Filter this data down to the lines that hold "tail", and copy them.
BEGIN EXTRACTED DATA
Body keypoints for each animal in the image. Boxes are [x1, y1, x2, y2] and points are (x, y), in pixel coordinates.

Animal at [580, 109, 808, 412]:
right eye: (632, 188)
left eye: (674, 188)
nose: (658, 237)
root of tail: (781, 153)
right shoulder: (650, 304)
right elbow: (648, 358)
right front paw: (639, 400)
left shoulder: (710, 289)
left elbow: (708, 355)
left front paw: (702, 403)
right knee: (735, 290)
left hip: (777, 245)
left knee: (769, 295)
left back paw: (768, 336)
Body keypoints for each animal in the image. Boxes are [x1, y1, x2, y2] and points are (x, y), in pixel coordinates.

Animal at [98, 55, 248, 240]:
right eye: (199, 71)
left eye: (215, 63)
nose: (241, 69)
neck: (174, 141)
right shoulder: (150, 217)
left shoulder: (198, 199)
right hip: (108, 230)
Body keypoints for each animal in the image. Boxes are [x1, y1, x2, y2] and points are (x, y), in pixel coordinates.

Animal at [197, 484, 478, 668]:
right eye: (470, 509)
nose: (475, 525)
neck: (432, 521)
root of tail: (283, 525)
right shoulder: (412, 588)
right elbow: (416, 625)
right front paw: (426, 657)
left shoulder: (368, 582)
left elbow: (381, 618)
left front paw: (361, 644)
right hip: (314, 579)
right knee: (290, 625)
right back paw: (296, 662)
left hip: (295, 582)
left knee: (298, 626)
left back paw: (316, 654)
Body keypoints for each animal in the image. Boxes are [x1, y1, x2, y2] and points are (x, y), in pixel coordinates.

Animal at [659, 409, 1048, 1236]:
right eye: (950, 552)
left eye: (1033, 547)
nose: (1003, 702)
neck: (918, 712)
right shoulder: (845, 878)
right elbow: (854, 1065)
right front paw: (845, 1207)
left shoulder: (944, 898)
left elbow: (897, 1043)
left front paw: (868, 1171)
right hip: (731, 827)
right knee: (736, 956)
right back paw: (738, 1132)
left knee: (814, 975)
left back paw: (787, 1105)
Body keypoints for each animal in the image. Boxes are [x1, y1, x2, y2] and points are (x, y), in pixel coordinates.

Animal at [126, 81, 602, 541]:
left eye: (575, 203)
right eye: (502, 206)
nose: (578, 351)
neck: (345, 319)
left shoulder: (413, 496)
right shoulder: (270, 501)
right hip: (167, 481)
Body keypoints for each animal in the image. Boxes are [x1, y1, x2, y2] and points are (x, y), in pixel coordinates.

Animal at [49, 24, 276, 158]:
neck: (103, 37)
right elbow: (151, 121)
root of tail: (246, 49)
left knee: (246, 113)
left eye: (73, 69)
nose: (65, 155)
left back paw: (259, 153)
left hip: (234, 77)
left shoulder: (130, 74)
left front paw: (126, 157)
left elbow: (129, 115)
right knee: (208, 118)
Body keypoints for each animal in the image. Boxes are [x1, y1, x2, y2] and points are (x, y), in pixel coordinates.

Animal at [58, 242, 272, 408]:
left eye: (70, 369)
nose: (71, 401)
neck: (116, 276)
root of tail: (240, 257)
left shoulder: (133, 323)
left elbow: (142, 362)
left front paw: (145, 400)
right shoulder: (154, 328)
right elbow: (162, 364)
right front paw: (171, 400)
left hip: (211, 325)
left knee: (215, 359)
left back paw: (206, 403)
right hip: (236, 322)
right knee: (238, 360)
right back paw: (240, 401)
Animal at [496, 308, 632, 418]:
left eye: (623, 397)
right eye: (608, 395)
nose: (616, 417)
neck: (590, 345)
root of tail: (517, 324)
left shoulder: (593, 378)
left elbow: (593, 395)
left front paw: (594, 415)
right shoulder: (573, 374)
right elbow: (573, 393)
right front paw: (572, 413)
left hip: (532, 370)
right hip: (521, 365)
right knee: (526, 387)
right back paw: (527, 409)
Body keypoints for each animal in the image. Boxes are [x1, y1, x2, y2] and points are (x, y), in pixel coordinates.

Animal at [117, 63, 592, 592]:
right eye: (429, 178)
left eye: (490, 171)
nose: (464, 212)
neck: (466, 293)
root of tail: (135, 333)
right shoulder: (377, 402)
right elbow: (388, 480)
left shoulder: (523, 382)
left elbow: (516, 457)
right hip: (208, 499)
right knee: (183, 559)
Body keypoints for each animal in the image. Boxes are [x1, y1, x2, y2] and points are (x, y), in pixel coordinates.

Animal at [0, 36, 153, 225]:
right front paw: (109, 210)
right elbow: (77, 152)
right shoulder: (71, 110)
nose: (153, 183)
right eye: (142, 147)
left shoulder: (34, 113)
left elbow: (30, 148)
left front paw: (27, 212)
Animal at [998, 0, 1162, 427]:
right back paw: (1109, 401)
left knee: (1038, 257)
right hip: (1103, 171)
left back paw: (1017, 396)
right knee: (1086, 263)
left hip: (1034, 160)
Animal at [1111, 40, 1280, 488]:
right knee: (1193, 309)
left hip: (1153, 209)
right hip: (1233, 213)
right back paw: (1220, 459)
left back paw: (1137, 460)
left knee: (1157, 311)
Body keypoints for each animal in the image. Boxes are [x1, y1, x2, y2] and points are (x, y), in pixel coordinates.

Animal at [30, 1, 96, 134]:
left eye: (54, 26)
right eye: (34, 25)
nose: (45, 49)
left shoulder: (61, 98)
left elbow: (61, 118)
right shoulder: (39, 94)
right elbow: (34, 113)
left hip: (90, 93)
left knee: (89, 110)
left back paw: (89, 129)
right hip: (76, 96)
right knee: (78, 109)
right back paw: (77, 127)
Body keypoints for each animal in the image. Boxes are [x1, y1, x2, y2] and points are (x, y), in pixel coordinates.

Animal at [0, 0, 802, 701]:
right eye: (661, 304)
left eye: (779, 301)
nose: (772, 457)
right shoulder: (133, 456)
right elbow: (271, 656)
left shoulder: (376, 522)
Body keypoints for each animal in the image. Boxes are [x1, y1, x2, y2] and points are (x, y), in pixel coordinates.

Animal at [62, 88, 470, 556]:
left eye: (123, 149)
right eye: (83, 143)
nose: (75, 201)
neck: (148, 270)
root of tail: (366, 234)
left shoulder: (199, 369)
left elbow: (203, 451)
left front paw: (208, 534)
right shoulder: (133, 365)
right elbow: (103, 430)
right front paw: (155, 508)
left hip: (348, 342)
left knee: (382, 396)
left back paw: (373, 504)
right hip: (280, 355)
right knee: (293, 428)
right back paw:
END EXTRACTED DATA
#### SOLUTION FOR THIS PROBLEM
root of tail: (781, 153)
root of tail: (283, 525)
root of tail: (246, 49)
root of tail: (240, 257)
root of tail: (517, 324)
root of tail: (135, 333)
root of tail: (366, 234)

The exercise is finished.